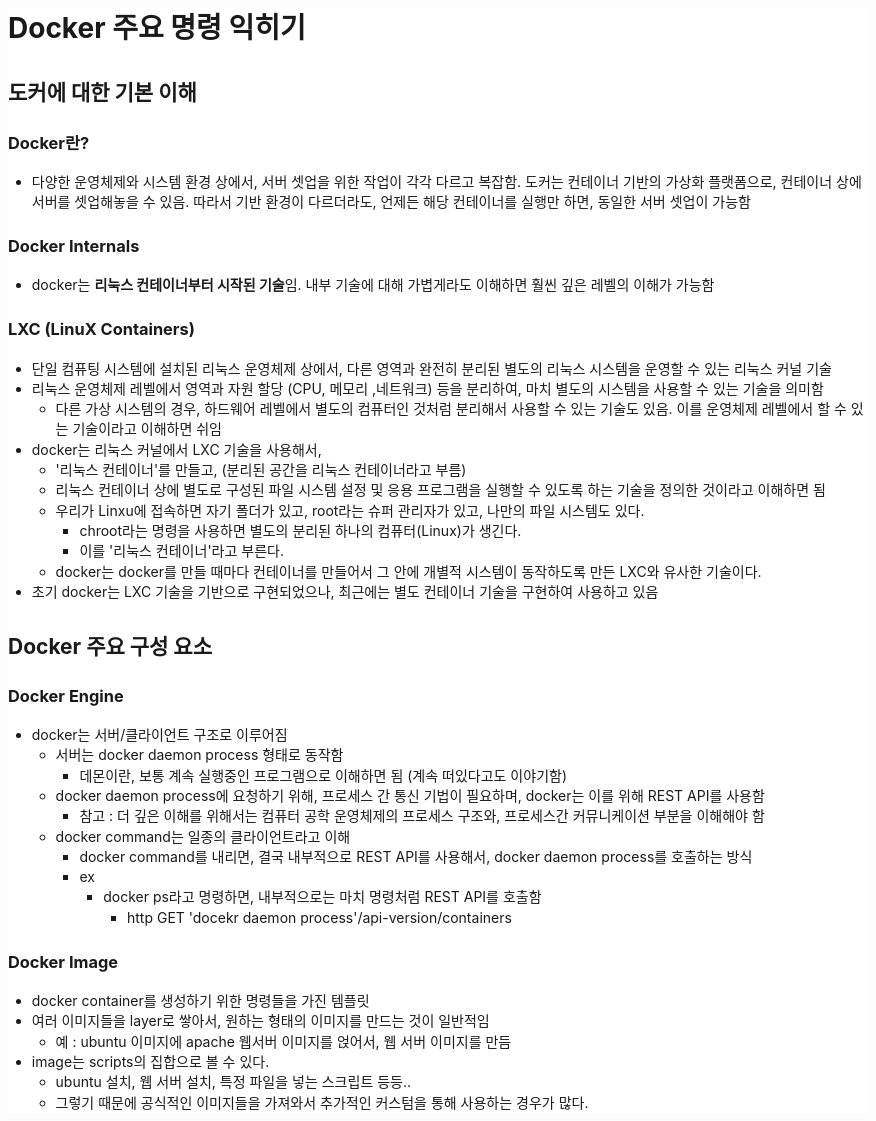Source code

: # Docker 주요 명령 익히기

## 도커에 대한 기본 이해

### Docker란?

- 다양한 운영체제와 시스템 환경 상에서, 서버 셋업을 위한 작업이 각각 다르고 복잡함. 도커는 컨테이너 기반의 가상화 플랫폼으로, 컨테이너 상에 서버를 셋업해놓을 수 있음. 따라서 기반 환경이 다르더라도, 언제든 해당 컨테이너를 실행만 하면, 동일한 서버 셋업이 가능함

### Docker Internals

- docker는 **리눅스 컨테이너부터 시작된 기술**임. 내부 기술에 대해 가볍게라도 이해하면 훨씬 깊은 레벨의 이해가 가능함

### LXC (LinuX Containers)

- 단일 컴퓨팅 시스템에 설치된 리눅스 운영체제 상에서, 다른 영역과 완전히 분리된 별도의 리눅스 시스템을 운영할 수 있는 리눅스 커널 기술
- 리눅스 운영체제 레벨에서 영역과 자원 할당 (CPU, 메모리 ,네트워크) 등을 분리하여, 마치 별도의 시스템을 사용할 수 있는 기술을 의미함
    - 다른 가상 시스템의 경우, 하드웨어 레벨에서 별도의 컴퓨터인 것처럼 분리해서 사용할 수 있는 기술도 있음. 이를 운영체제 레벨에서 할 수 있는 기술이라고 이해하면 쉬임
- docker는 리눅스 커널에서 LXC 기술을 사용해서, 
    - '리눅스 컨테이너'를 만들고, (분리된 공간을 리눅스 컨테이너라고 부름)
    - 리눅스 컨테이너 상에 별도로 구성된 파일 시스템 설정 및 응용 프로그램을 실행할 수 있도록 하는 기술을 정의한 것이라고 이해하면 됨
    - 우리가 Linxu에 접속하면 자기 폴더가 있고, root라는 슈퍼 관리자가 있고, 나만의 파일 시스템도 있다.
        - chroot라는 명령을 사용하면 별도의 분리된 하나의 컴퓨터(Linux)가 생긴다. 
        - 이를 '리눅스 컨테이너'라고 부른다. 
    - docker는 docker를 만들 때마다 컨테이너를 만들어서 그 안에 개별적 시스템이 동작하도록 만든 LXC와 유사한 기술이다.
- 초기 docker는 LXC 기술을 기반으로 구현되었으나, 최근에는 별도 컨테이너 기술을 구현하여 사용하고 있음

## Docker 주요 구성 요소

### Docker Engine

- docker는 서버/클라이언트 구조로 이루어짐
    - 서버는 docker daemon process 형태로 동작함
        - 데몬이란, 보통 계속 실행중인 프로그램으로 이해하면 됨 (계속 떠있다고도 이야기함)
    - docker daemon process에 요청하기 위해, 프로세스 간 통신 기법이 필요하며, docker는 이를 위해 REST API를 사용함
        - 참고 : 더 깊은 이해를 위해서는 컴퓨터 공학 운영체제의 프로세스 구조와, 프로세스간 커뮤니케이션 부분을 이해해야 함
    - docker command는 일종의 클라이언트라고 이해
        - docker command를 내리면, 결국 내부적으로 REST API를 사용해서, docker daemon process를 호출하는 방식
        - ex
            - docker ps라고 명령하면, 내부적으로는 마치 명령처럼 REST API를 호출함
                - http GET 'docekr daemon process'/api-version/containers

### Docker Image 

- docker container를 생성하기 위한 명령들을 가진 템플릿
- 여러 이미지들을 layer로 쌓아서, 원하는 형태의 이미지를 만드는 것이 일반적임
    - 예 : ubuntu 이미지에 apache 웹서버 이미지를 얹어서, 웹 서버 이미지를 만듬
- image는 scripts의 집합으로 볼 수 있다.
    - ubuntu 설치, 웹 서버 설치, 특정 파일을 넣는 스크립트 등등..
    - 그렇기 때문에 공식적인 이미지들을 가져와서 추가적인 커스텀을 통해 사용하는 경우가 많다.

__What you have to do__. Output the data above exactly; pictures do not belong in the copy.

__Solution__.
Source code

: # Docker 주요 명령 익히기

## 도커에 대한 기본 이해

### Docker란?

- 다양한 운영체제와 시스템 환경 상에서, 서버 셋업을 위한 작업이 각각 다르고 복잡함. 도커는 컨테이너 기반의 가상화 플랫폼으로, 컨테이너 상에 서버를 셋업해놓을 수 있음. 따라서 기반 환경이 다르더라도, 언제든 해당 컨테이너를 실행만 하면, 동일한 서버 셋업이 가능함

### Docker Internals

- docker는 **리눅스 컨테이너부터 시작된 기술**임. 내부 기술에 대해 가볍게라도 이해하면 훨씬 깊은 레벨의 이해가 가능함

### LXC (LinuX Containers)

- 단일 컴퓨팅 시스템에 설치된 리눅스 운영체제 상에서, 다른 영역과 완전히 분리된 별도의 리눅스 시스템을 운영할 수 있는 리눅스 커널 기술
- 리눅스 운영체제 레벨에서 영역과 자원 할당 (CPU, 메모리 ,네트워크) 등을 분리하여, 마치 별도의 시스템을 사용할 수 있는 기술을 의미함
    - 다른 가상 시스템의 경우, 하드웨어 레벨에서 별도의 컴퓨터인 것처럼 분리해서 사용할 수 있는 기술도 있음. 이를 운영체제 레벨에서 할 수 있는 기술이라고 이해하면 쉬임
- docker는 리눅스 커널에서 LXC 기술을 사용해서, 
    - '리눅스 컨테이너'를 만들고, (분리된 공간을 리눅스 컨테이너라고 부름)
    - 리눅스 컨테이너 상에 별도로 구성된 파일 시스템 설정 및 응용 프로그램을 실행할 수 있도록 하는 기술을 정의한 것이라고 이해하면 됨
    - 우리가 Linxu에 접속하면 자기 폴더가 있고, root라는 슈퍼 관리자가 있고, 나만의 파일 시스템도 있다.
        - chroot라는 명령을 사용하면 별도의 분리된 하나의 컴퓨터(Linux)가 생긴다. 
        - 이를 '리눅스 컨테이너'라고 부른다. 
    - docker는 docker를 만들 때마다 컨테이너를 만들어서 그 안에 개별적 시스템이 동작하도록 만든 LXC와 유사한 기술이다.
- 초기 docker는 LXC 기술을 기반으로 구현되었으나, 최근에는 별도 컨테이너 기술을 구현하여 사용하고 있음

## Docker 주요 구성 요소

### Docker Engine

- docker는 서버/클라이언트 구조로 이루어짐
    - 서버는 docker daemon process 형태로 동작함
        - 데몬이란, 보통 계속 실행중인 프로그램으로 이해하면 됨 (계속 떠있다고도 이야기함)
    - docker daemon process에 요청하기 위해, 프로세스 간 통신 기법이 필요하며, docker는 이를 위해 REST API를 사용함
        - 참고 : 더 깊은 이해를 위해서는 컴퓨터 공학 운영체제의 프로세스 구조와, 프로세스간 커뮤니케이션 부분을 이해해야 함
    - docker command는 일종의 클라이언트라고 이해
        - docker command를 내리면, 결국 내부적으로 REST API를 사용해서, docker daemon process를 호출하는 방식
        - ex
            - docker ps라고 명령하면, 내부적으로는 마치 명령처럼 REST API를 호출함
                - http GET 'docekr daemon process'/api-version/containers

### Docker Image 

- docker container를 생성하기 위한 명령들을 가진 템플릿
- 여러 이미지들을 layer로 쌓아서, 원하는 형태의 이미지를 만드는 것이 일반적임
    - 예 : ubuntu 이미지에 apache 웹서버 이미지를 얹어서, 웹 서버 이미지를 만듬
- image는 scripts의 집합으로 볼 수 있다.
    - ubuntu 설치, 웹 서버 설치, 특정 파일을 넣는 스크립트 등등..
    - 그렇기 때문에 공식적인 이미지들을 가져와서 추가적인 커스텀을 통해 사용하는 경우가 많다.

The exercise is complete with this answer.